The determination of the lifetime of hot electrons in metals by time-resolved two-photon photoemission: the role of transport effects, virtual states, and transient excitons

Abstract.

Experience has shown that theoretically determined lifetimes of bulk states of hot electrons in real metals agree quantitatively with the experimental ones, if theory fully takes into account the crystal structure and many-body effects of the investigated metal, i.e., if the Dyson equation is solved at the ab initio level and the effective electron–electron interaction is determined beyond the plasmon-pole approximation. Therefore the hitherto invoked transport effect [Knoesel et al.: Phys. Rev. B 57, 12812 (1998)] does not seem to exist. In this paper we show that likewise neither virtual states [Hertel: et al. Phys. Rev. Lett. 76, 535 (1996)] nor damped band-gap states [Ogawa: et al.: Phys. Rev.

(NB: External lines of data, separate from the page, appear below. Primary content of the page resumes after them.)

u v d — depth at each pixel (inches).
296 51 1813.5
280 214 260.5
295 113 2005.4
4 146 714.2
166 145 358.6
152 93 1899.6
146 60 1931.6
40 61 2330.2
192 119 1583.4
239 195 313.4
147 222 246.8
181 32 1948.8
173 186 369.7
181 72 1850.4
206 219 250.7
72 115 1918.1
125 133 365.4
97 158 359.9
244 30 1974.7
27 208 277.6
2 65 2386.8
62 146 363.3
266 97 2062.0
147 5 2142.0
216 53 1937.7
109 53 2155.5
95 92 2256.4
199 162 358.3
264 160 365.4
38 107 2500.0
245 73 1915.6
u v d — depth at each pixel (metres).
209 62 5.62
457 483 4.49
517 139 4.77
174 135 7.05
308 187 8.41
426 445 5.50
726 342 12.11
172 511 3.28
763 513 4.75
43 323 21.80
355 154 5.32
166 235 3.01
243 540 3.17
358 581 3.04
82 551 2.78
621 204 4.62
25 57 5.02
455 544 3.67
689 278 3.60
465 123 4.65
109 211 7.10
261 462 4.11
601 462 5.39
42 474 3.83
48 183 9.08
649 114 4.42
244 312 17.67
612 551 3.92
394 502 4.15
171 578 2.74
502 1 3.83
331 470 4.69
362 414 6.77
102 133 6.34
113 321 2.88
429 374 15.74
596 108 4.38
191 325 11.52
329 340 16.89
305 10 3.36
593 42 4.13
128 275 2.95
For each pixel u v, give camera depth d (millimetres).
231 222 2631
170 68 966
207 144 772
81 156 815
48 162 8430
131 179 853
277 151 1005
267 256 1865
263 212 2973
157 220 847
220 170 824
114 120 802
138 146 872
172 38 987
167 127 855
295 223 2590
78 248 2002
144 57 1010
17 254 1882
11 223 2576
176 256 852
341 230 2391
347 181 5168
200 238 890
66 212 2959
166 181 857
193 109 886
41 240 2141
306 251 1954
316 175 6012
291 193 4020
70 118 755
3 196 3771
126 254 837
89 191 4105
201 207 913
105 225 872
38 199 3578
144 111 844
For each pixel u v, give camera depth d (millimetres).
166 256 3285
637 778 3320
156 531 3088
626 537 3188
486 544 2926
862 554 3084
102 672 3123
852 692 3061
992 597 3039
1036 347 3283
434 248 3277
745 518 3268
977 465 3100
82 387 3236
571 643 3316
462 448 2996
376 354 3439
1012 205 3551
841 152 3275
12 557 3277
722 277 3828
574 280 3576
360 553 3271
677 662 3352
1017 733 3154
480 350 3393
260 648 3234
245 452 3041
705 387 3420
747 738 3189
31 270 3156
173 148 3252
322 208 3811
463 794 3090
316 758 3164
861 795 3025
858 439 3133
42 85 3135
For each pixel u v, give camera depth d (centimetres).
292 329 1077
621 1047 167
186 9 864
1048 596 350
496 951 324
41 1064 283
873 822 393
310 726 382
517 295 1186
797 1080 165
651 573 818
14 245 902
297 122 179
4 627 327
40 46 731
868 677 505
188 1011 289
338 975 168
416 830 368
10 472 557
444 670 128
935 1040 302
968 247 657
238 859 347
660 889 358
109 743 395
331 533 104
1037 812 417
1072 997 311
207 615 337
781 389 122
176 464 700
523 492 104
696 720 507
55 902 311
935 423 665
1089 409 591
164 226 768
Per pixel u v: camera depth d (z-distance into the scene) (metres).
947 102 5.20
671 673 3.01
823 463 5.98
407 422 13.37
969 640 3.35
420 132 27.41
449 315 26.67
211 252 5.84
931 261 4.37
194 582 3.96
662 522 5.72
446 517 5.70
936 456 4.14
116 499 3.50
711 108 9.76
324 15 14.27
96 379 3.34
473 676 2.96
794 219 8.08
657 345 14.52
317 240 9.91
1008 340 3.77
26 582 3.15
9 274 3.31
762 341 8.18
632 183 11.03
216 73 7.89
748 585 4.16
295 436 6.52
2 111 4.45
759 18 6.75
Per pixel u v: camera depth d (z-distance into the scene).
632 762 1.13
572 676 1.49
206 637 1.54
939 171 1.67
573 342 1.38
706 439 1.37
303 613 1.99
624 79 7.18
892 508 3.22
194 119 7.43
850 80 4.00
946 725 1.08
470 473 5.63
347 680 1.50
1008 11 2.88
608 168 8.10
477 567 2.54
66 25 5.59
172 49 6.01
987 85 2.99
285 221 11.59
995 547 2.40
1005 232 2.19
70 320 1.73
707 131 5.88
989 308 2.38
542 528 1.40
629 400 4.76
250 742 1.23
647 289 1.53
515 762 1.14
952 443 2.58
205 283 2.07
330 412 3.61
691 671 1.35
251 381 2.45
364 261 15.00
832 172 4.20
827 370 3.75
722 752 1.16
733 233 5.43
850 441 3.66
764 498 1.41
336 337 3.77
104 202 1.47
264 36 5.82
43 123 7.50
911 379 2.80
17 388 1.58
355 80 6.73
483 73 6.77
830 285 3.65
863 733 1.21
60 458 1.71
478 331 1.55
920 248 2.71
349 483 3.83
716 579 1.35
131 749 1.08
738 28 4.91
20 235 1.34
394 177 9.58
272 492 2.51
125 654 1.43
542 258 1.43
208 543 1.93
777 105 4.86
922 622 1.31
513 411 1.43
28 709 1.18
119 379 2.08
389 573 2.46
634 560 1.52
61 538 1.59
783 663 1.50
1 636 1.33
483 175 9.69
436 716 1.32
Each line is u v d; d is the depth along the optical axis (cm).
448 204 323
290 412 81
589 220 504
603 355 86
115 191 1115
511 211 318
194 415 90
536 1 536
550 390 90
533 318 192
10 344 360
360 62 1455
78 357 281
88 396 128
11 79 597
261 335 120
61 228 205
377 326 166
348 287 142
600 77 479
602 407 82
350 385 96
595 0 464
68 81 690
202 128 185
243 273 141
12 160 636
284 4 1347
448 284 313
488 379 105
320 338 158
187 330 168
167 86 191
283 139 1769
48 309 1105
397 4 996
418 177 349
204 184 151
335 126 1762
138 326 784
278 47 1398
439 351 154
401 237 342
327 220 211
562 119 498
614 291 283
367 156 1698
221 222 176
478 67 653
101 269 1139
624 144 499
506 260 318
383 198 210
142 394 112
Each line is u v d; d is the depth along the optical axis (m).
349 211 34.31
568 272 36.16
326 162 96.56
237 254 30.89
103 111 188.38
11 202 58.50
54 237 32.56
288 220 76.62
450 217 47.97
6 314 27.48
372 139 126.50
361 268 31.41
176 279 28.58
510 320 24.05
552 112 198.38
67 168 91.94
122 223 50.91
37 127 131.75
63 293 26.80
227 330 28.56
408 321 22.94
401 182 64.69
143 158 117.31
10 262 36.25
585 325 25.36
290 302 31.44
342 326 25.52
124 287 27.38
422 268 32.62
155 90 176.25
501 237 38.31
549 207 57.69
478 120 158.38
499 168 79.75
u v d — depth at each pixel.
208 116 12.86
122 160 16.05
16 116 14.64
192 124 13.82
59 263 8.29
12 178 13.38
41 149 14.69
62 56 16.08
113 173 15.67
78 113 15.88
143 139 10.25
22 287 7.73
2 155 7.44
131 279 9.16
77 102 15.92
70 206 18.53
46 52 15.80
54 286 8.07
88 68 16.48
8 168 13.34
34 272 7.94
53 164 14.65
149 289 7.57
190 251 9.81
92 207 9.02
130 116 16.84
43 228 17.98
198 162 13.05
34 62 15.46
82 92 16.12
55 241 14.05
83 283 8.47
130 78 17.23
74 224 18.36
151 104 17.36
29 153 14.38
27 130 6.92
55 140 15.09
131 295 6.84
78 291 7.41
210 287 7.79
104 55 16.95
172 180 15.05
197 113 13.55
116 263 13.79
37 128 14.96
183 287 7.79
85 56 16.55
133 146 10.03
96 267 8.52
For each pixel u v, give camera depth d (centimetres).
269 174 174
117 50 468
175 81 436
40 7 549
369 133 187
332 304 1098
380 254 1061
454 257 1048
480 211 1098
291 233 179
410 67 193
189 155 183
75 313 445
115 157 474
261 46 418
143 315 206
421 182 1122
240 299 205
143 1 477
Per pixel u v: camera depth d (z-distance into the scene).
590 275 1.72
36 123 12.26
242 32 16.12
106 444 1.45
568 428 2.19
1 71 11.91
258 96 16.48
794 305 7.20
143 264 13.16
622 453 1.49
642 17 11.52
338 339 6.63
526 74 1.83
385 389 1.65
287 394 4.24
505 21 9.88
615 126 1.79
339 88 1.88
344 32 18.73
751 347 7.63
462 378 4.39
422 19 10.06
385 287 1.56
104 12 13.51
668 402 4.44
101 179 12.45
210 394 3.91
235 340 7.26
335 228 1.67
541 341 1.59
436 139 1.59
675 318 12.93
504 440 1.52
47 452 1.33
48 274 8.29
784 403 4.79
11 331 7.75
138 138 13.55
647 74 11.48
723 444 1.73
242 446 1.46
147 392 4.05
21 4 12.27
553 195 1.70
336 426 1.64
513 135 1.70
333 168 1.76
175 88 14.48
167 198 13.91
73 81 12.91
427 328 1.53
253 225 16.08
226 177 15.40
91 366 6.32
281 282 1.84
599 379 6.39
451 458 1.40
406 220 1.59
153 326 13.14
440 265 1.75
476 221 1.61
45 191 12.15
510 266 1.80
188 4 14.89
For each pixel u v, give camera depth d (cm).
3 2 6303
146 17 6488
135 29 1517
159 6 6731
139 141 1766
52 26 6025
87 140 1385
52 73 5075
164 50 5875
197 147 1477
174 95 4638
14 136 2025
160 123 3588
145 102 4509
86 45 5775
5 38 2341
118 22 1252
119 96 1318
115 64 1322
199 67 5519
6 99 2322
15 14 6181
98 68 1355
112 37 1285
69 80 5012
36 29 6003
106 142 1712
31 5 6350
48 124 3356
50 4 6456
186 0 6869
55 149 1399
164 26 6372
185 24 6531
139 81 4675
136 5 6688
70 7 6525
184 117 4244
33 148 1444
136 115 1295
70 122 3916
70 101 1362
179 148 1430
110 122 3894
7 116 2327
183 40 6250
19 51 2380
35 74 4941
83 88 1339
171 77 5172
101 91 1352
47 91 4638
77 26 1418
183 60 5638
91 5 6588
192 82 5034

B 55, 10869 (1997)] exist, but that the hitherto unexplained d-band catastrophe in Cu [Cu(111), Cu(110)] can be naturally resolved by the concept of the transient exciton. This is a new quasiparticle in metals, which owes its existence to the dynamical character of dielectric screening at the microscopic level. This means that excitons, though they do not exist under stationary conditions, can be observed under ultrafast experimental conditions.